I found the cauliflower "t-bone" easy to replicate at home. Two, 1-inch thick center cut slices seemed suitable for appetizers for four, or a light supper for two. I produced the initial golden brown on both sides with a turn in the skillet and a solid chunk of butter combined with olive oil (just because you are eating vegetables does not mean this has to be health food). It took only an additional twelve minutes in a 400 degrees F oven for the stem to be tender enough to pierce with a paring knife.
While the cauliflower roasted, I whipped up a classic Argentinian accompaniment for meat: chimmichurri. The pungent combination of parsley, oregano, garlic, red wine vinegar and olive oil was just the right balance of herbs and acid to compliment the sweet, roasted vegetable steak.

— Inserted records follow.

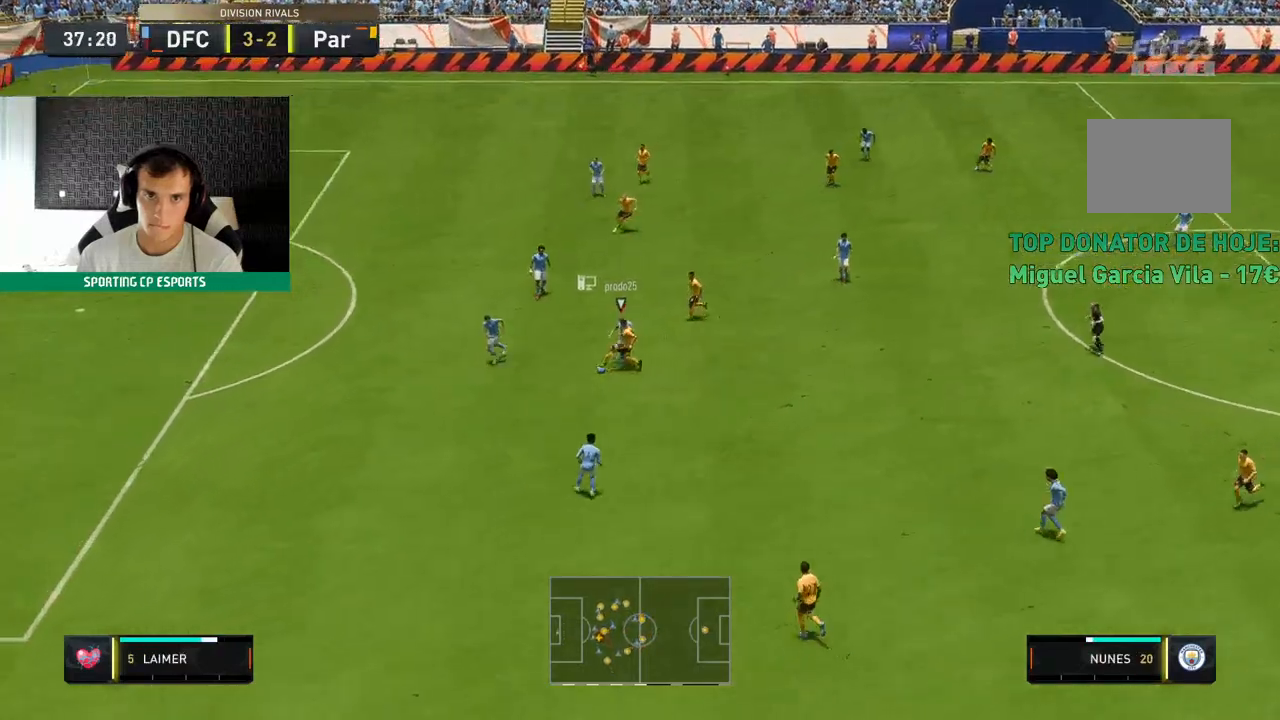
{"dt_ms": 500, "buttons": ["R2"], "left_stick": "up-left", "events": [[483, "left_stick", "up-left"]]}
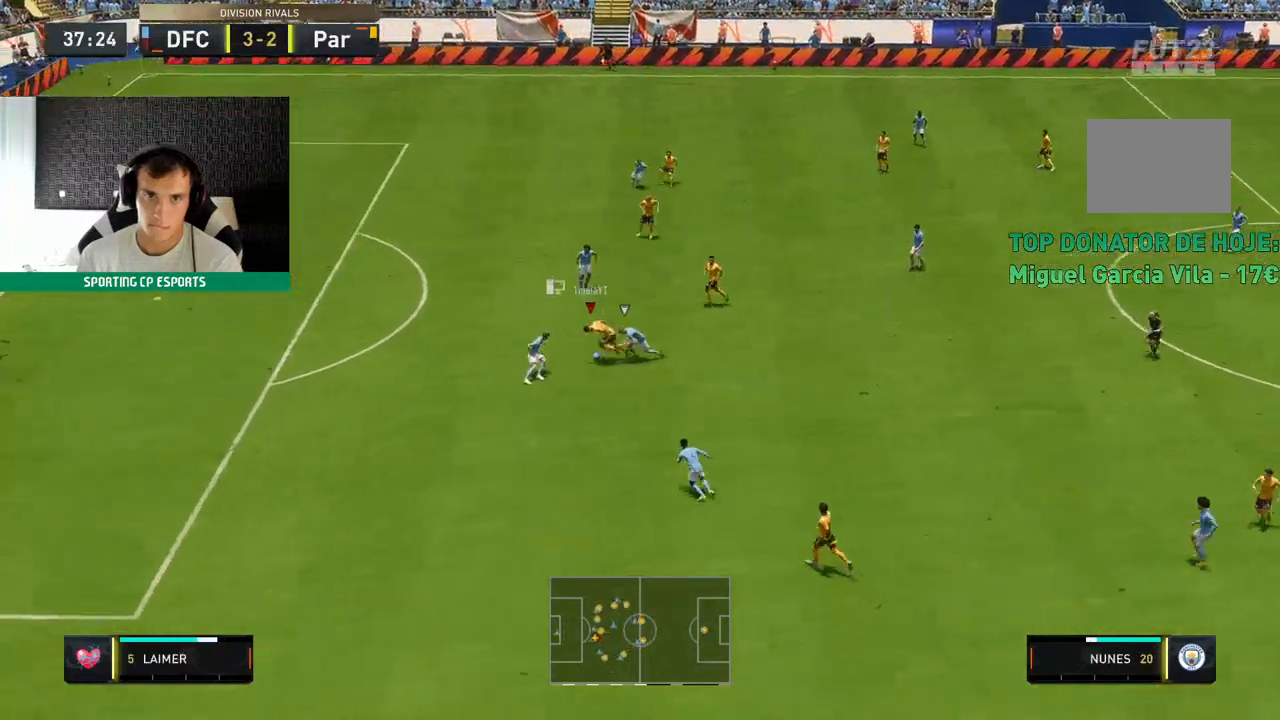
{"dt_ms": 500, "buttons": ["R2"], "left_stick": "up-left", "events": []}
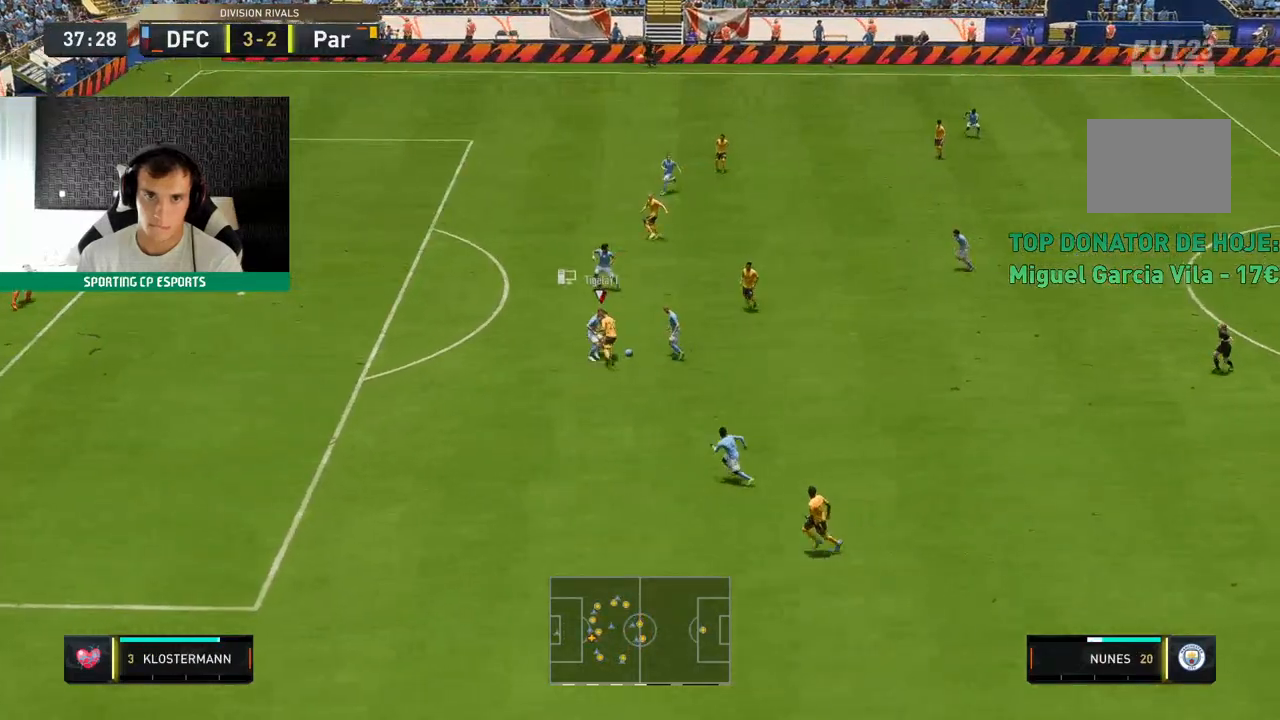
{"dt_ms": 500, "buttons": ["R2"], "left_stick": "up-left", "events": []}
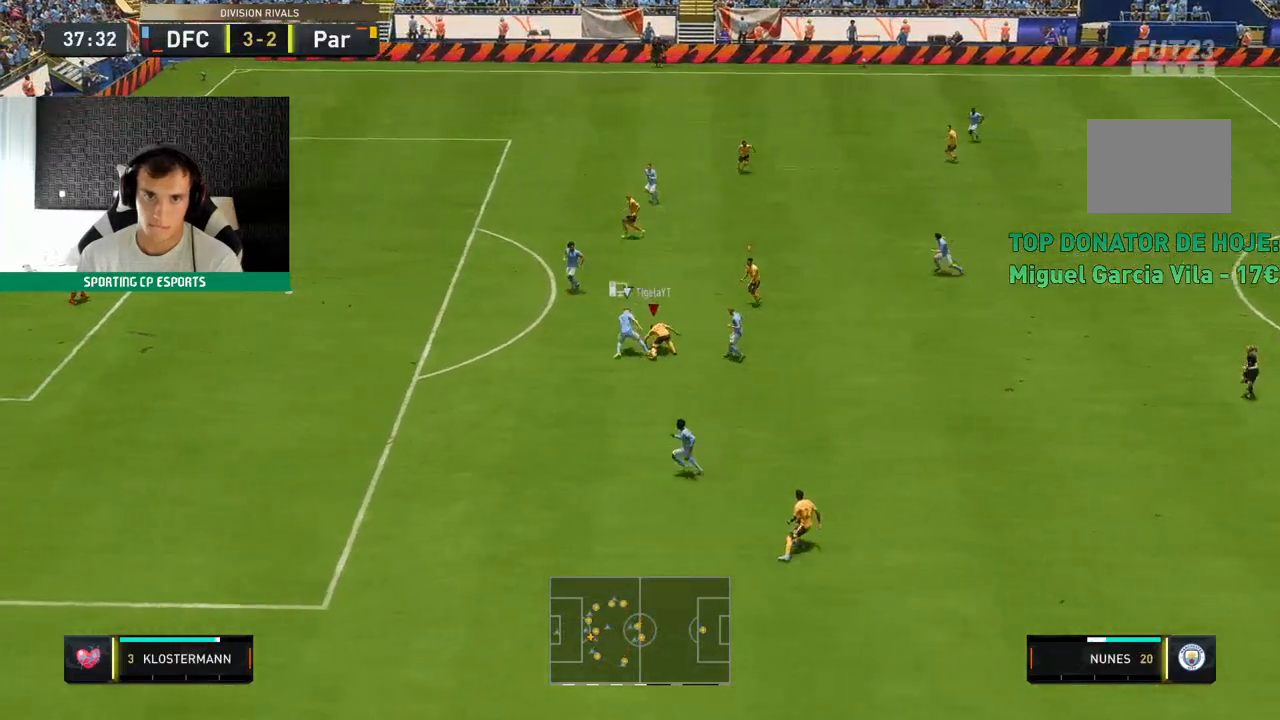
{"dt_ms": 500, "buttons": ["R2"], "left_stick": "up-left", "events": []}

For an extra kick of brine, I threw in a tablespoon of minced capers.
If Superba Snack Bar taught me one thing it’s this: treat your cauliflower with the respect that you might give a filet mignon, and eating your vegetables is far from punishment, it can be downright indulgent.

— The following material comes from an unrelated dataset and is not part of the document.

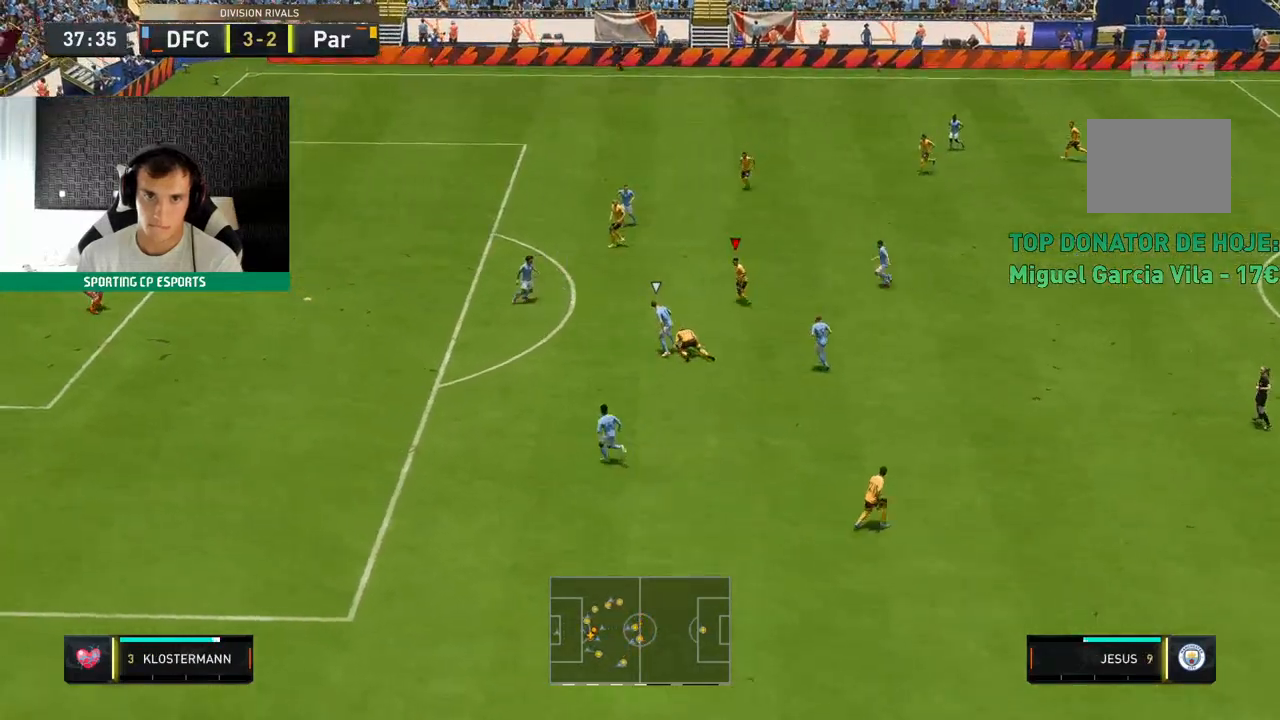
{"dt_ms": 500, "buttons": [], "left_stick": "up", "events": [[150, "R2", "up"], [433, "left_stick", "up"]]}
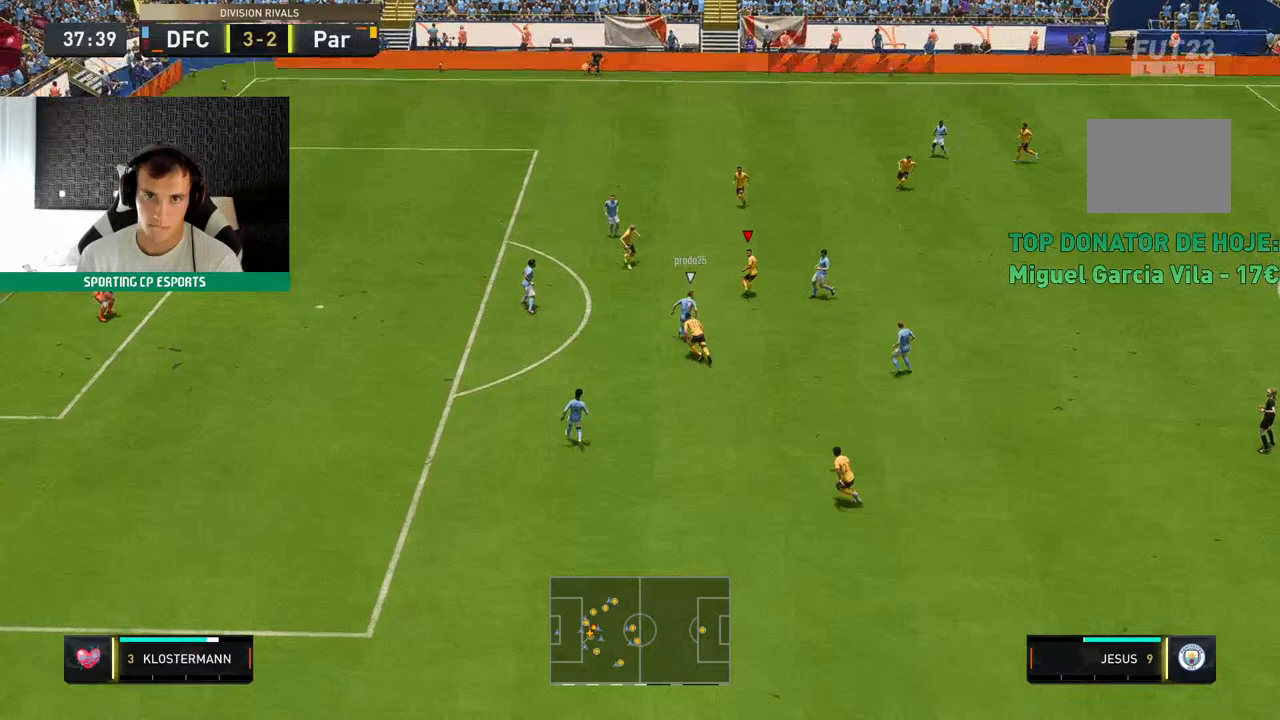
{"dt_ms": 500, "buttons": ["R2"], "left_stick": "down-left", "events": [[17, "R2", "down"], [300, "left_stick", "down-left"]]}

Made with dried oregano, garlic, parsley, cauliflower, olive oil, butter, salt and pepper, capers
Serves/Makes: 2
***Roasted Cauliflower***
- 1 medium head cauliflower
- 2 tablespoons olive oil
- 1 1/2 tablespoon butter, divided
- salt and pepper
***Chimichurri Sauce***
- 1 tablespoon capers
- 1/4 cup minced parsley
- 3 cloves garlic, minced
- 1 teaspoon dried oregano
- 1 pinch chili flakes
- 2 teaspoons red wine vinegar
- 1/2 cup olive oil
- salt and pepper
Preheat oven to 400 degrees F.
For the cauliflower: Cut two thick slices from the center of the cauliflower, each 1 inch thick. Save the remainder to of the head for another use.
Heat the olive oil and 1 tablespoon of the butter over a medium high heat in an oven-proof saute pan. Season the cauliflower steaks on both sides with salt and pepper. When butter is melted, place steaks in the pan. Let sit for about two minutes until browned.
Gently flip both steaks to the second side and add the remaining butter. After browned on the second side, place the saute pan in the oven. Roast for 10-12 minutes until a paring knife easily pierces the stem.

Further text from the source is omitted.